I am trying to teach myself category theory and, as a begginer, I am looking for
examples that I have a hands-on experience with.

Almost every introductory text in category theory contains following facts.

1. The class of all posets with isotone maps is a category (called $Pos$).
2. Every individual poset $P$ is a category, with comparable pairs $x\leq y$ as arrows. This can be called "a categorified poset".

Sometimes, product and coproduct in $Pos$ is characterized and (less frequently) it is pointed out that a [Galois connection](http://en.wikipedia.org/wiki/Galois_connection) can be characterized as a pair of adjoint functors of categorified posets. Also, it
is sometimes mentioned that products and coproducts in categorified posets are joins
$\vee$ and meets $\wedge$, so a categorified poset has products and coproducts iff it is
a latttice. 

Moreover, some texts contain the fact that the category of finite posets and the category of finite distributive lattices are dually equivalent -- this is extremely useful.

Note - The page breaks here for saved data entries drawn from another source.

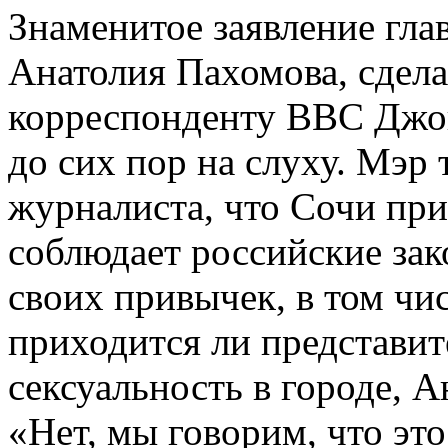
Знаменитое заявление гл
Анатолия Пахомова, сдел
корреспонденту BBC Джон
до сих пор на слуху. Мэр 
журналиста, что Сочи при
соблюдает российские зак
своих привычек, в том чис
приходится ли представи
сексуальность в городе, 
«Нет, мы говорим, что это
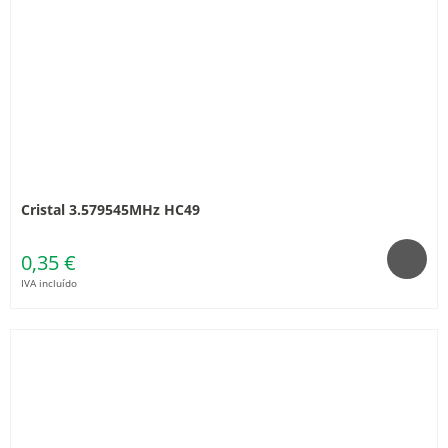
Cristal 3.579545MHz HC49
0,35 €
IVA incluído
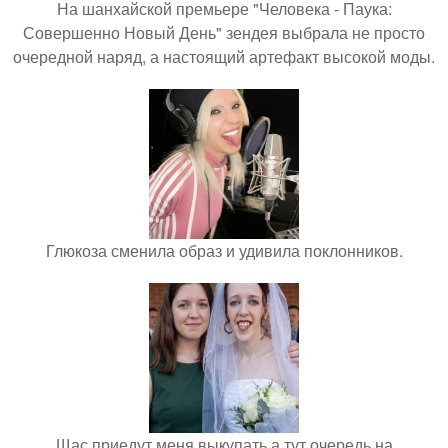
На шанхайской премьере "Человека - Паука:
Совершенно Новый День" зендея выбрала не просто
очередной наряд, а настоящий артефакт высокой моды.
Глюкоза сменила образ и удивила поклонников.
Щас приедут меня выкупать а тут очередь на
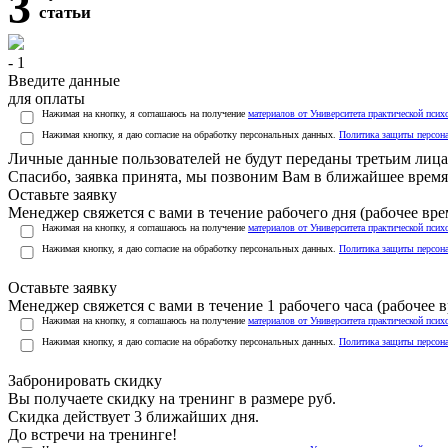
3
статьи
- 1
Введите данные
для оплаты
Нажимая на кнопку, я соглашаюсь на получение
материалов от Университета практической псих
Нажимая кнопку, я даю согласие на обработку персональных данных.
Политика защиты персон
Личные данные пользователей не будут переданы третьим лиц
Спасибо, заявка принята, мы позвоним Вам в ближайшее время
Оставьте заявку
Менеджер свяжется с вами в течение рабочего дня (рабочее врем
Нажимая на кнопку, я соглашаюсь на получение
материалов от Университета практической псих
Нажимая кнопку, я даю согласие на обработку персональных данных.
Политика защиты персон
Оставьте заявку
Менеджер свяжется с вами в течение 1 рабочего часа (рабочее вр
Нажимая на кнопку, я соглашаюсь на получение
материалов от Университета практической псих
Нажимая кнопку, я даю согласие на обработку персональных данных.
Политика защиты персон
Забронировать скидку
Вы получаете скидку на тренинг в размере
руб.
Скидка действует 3 ближайших дня.
До встречи на тренинге!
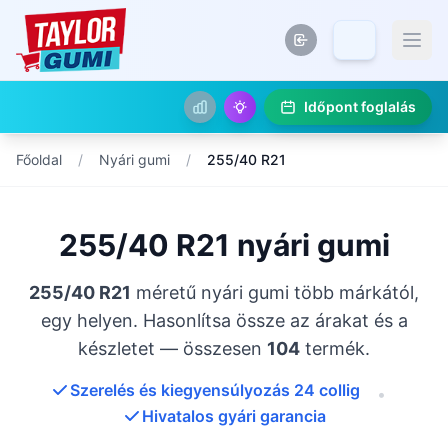
Időpont foglalás
Főoldal
/
Nyári gumi
/
255/40 R21
255/40 R21 nyári gumi
255/40 R21
méretű nyári gumi több márkától,
egy helyen. Hasonlítsa össze az árakat és a
készletet — összesen
104
termék.
Szerelés és kiegyensúlyozás 24 collig
•
Hivatalos gyári garancia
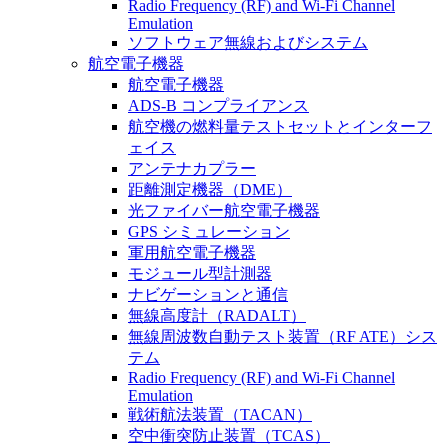
Radio Frequency (RF) and Wi-Fi Channel
Emulation
ソフトウェア無線およびシステム
航空電子機器
航空電子機器
ADS-B コンプライアンス
航空機の燃料量テストセットとインターフ
ェイス
アンテナカプラー
距離測定機器（DME）
光ファイバー航空電子機器
GPS シミュレーション
軍用航空電子機器
モジュール型計測器
ナビゲーションと通信
無線高度計（RADALT）
無線周波数自動テスト装置（RF ATE）シス
テム
Radio Frequency (RF) and Wi-Fi Channel
Emulation
戦術航法装置（TACAN）
空中衝突防止装置（TCAS）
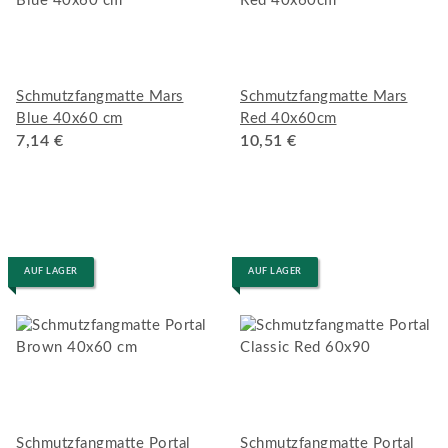
Schmutzfangmatte Mars
Schmutzfangmatte Mars
Blue 40x60 cm
Red 40x60cm
7,14 €
10,51 €
AUF LAGER
AUF LAGER
Schmutzfangmatte Portal
Schmutzfangmatte Portal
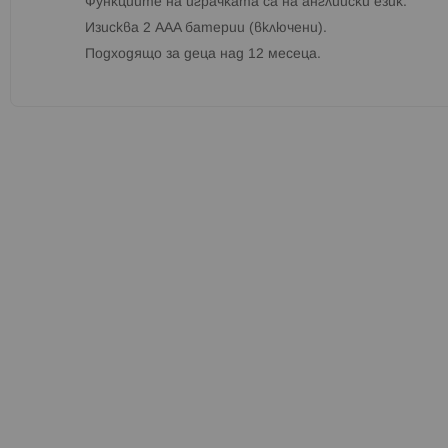
Функциите на играчката са на английски език.
Изисква ‎2 AAA батерии (включени).
Подходящо за деца над 12 месеца.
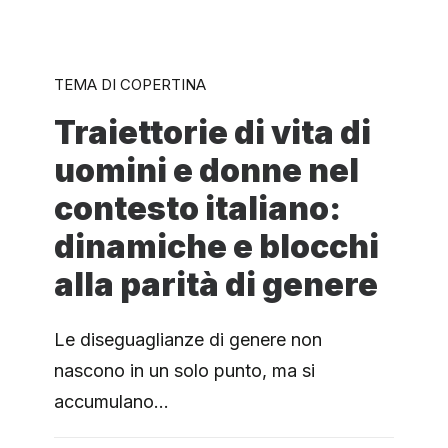
TEMA DI COPERTINA
Traiettorie di vita di
uomini e donne nel
contesto italiano:
dinamiche e blocchi
alla parità di genere
Le diseguaglianze di genere non
nascono in un solo punto, ma si
accumulano…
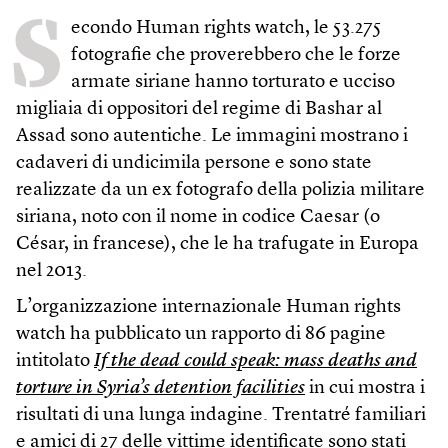
S
econdo Human rights watch, le 53.275
fotografie che proverebbero che le forze
armate siriane hanno torturato e ucciso
migliaia di oppositori del regime di Bashar al
Assad sono autentiche. Le immagini mostrano i
cadaveri di undicimila persone e sono state
realizzate da un ex fotografo della polizia militare
siriana, noto con il nome in codice Caesar (o
César, in francese), che le ha trafugate in Europa
nel 2013.
L’organizzazione internazionale Human rights
watch ha pubblicato un rapporto di 86 pagine
intitolato
If the dead could speak: mass deaths and
torture in Syria’s detention facilities
in cui mostra i
risultati di una lunga indagine. Trentatré familiari
e amici di 27 delle vittime identificate sono stati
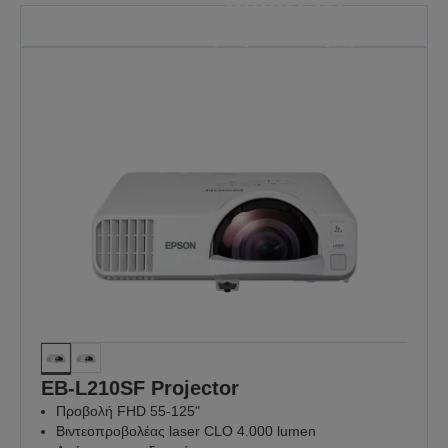
όπου έχει
μεγαλύτερη
σημασία
Γιατί κάθε μάθημα έχει σημασία
ΑΝΑΚΑΛΎΨΤΕ
ΠΕΡΙΣΣΌΤΕΡΑ
EB-L210SF Projector
Προβολή FHD 55-125"
Βιντεοπροβολέας laser CLO 4.000 lumen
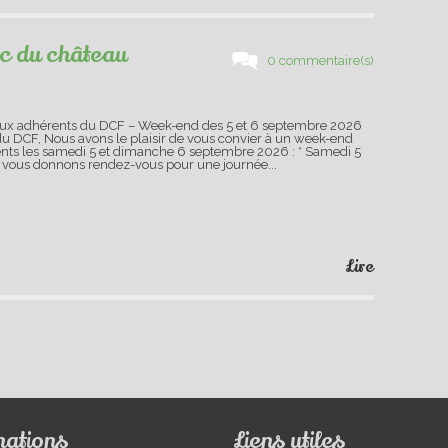
rc du château
0 commentaire(s)
n aux adhérents du DCF – Week-end des 5 et 6 septembre 2026
u DCF, Nous avons le plaisir de vous convier à un week-end
nts les samedi 5 et dimanche 6 septembre 2026 : * Samedi 5
 vous donnons rendez-vous pour une journée...
Lire
mations
Liens utiles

But I cannot find much more. For example, when I tried to search for equalizers and coequalizers in $Pos$, the only source I found is the 
PhD thesis by Pietro Codara, available [here](http://www.cody.it/pietro.php?piepage=research), which is from 2004 and characterizes (co)equalizers
in $Pos$.

Does anyone know about some other sources of information about $Pos$ from the category-theoretic viewpoint?
Specifically, I am looking for things like

 * useful functors to $Pos$ and from $Pos$,
 * pullbacks, pushouts and other universal constructions in $Pos$,
 * examples of adjoint functors, applications of Yoneda lemma etc.